#### [Entries provided]
::::::

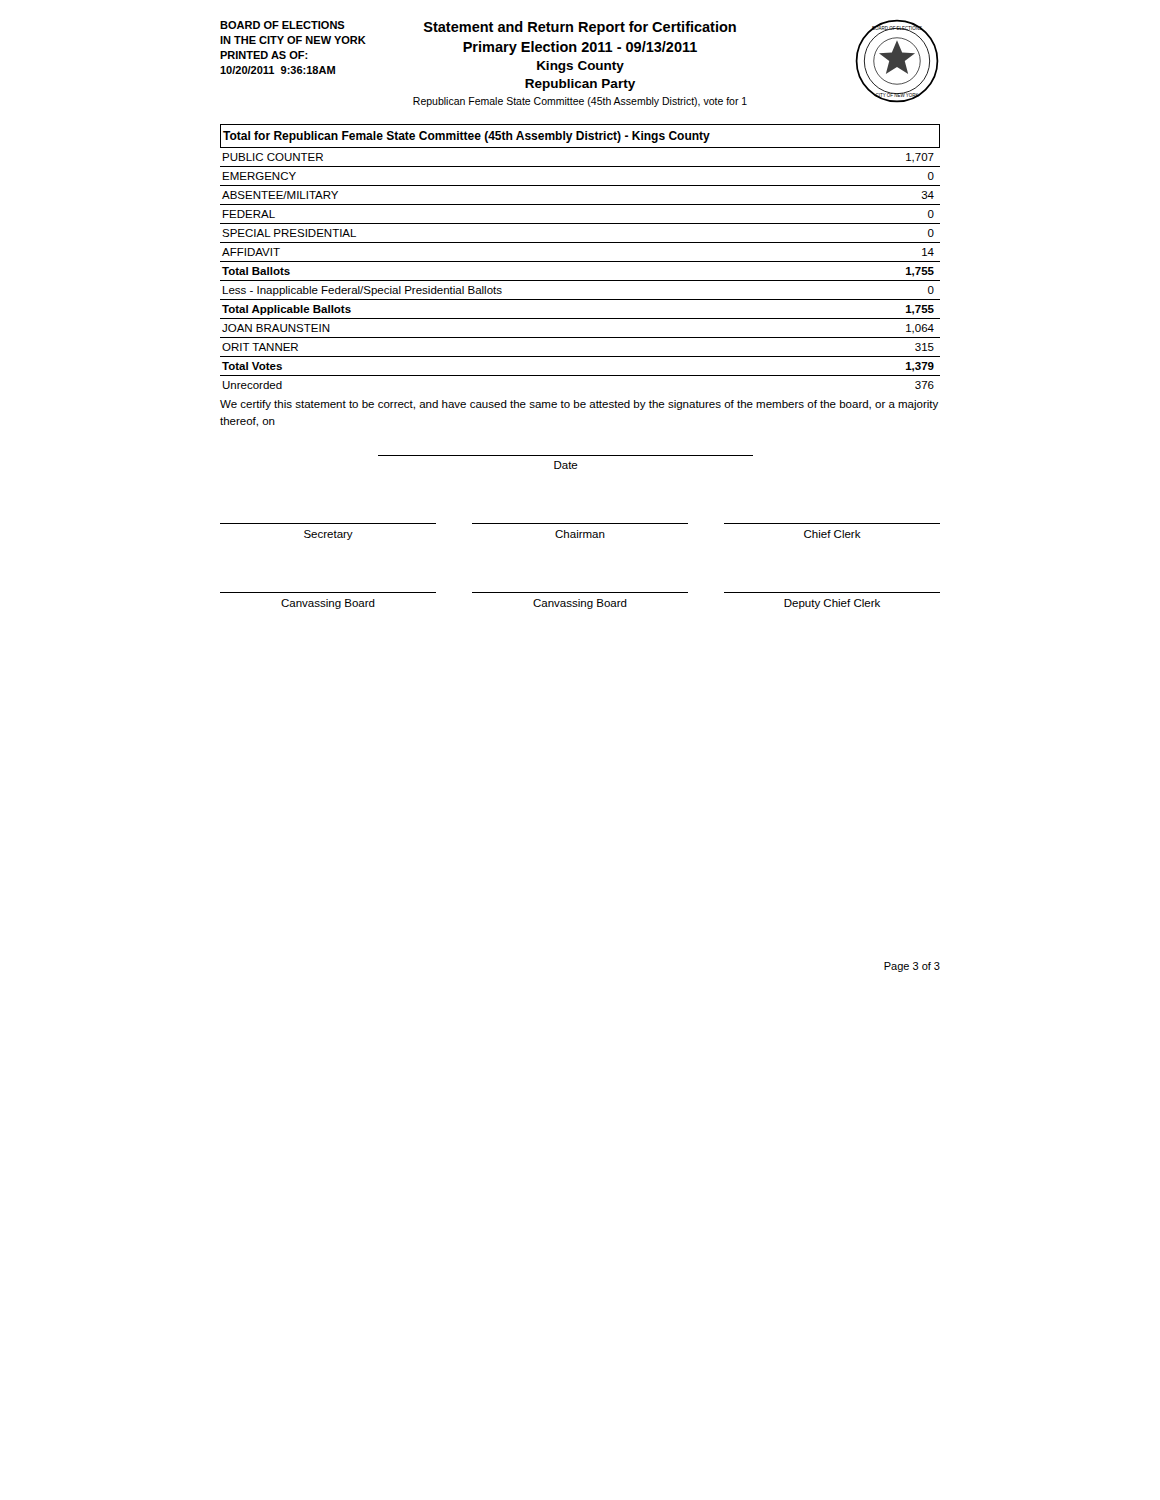Board of Elections
in the City of New York
Printed as of:
10/20/2011 9:36:18AM
Statement and Return Report for Certification
Primary Election 2011 - 09/13/2011
Kings County
Republican Party
Republican Female State Committee (45th Assembly District), vote for 1
BOARD OF ELECTIONS CITY OF NEW YORK
Total for Republican Female State Committee (45th Assembly District) - Kings County
| PUBLIC COUNTER | 1,707 |
| EMERGENCY | 0 |
| ABSENTEE/MILITARY | 34 |
| FEDERAL | 0 |
| SPECIAL PRESIDENTIAL | 0 |
| AFFIDAVIT | 14 |
| Total Ballots | 1,755 |
| Less - Inapplicable Federal/Special Presidential Ballots | 0 |
| Total Applicable Ballots | 1,755 |
| JOAN BRAUNSTEIN | 1,064 |
| ORIT TANNER | 315 |
| Total Votes | 1,379 |
| Unrecorded | 376 |
We certify this statement to be correct, and have caused the same to be attested by the signatures of the members of the board, or a majority thereof, on
Date
Secretary
Chairman
Chief Clerk
Canvassing Board
Canvassing Board
Deputy Chief Clerk
Page 3 of 3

::::::

#### [Exercise instructions]
Output nothing but the lines from the one containing "EMERGENCY | 0 |" through the last line of the data, exactly as they stand.

#### [Output for this exercise]
| EMERGENCY | 0 |
| ABSENTEE/MILITARY | 34 |
| FEDERAL | 0 |
| SPECIAL PRESIDENTIAL | 0 |
| AFFIDAVIT | 14 |
| Total Ballots | 1,755 |
| Less - Inapplicable Federal/Special Presidential Ballots | 0 |
| Total Applicable Ballots | 1,755 |
| JOAN BRAUNSTEIN | 1,064 |
| ORIT TANNER | 315 |
| Total Votes | 1,379 |
| Unrecorded | 376 |
We certify this statement to be correct, and have caused the same to be attested by the signatures of the members of the board, or a majority thereof, on
Date
Secretary
Chairman
Chief Clerk
Canvassing Board
Canvassing Board
Deputy Chief Clerk
Page 3 of 3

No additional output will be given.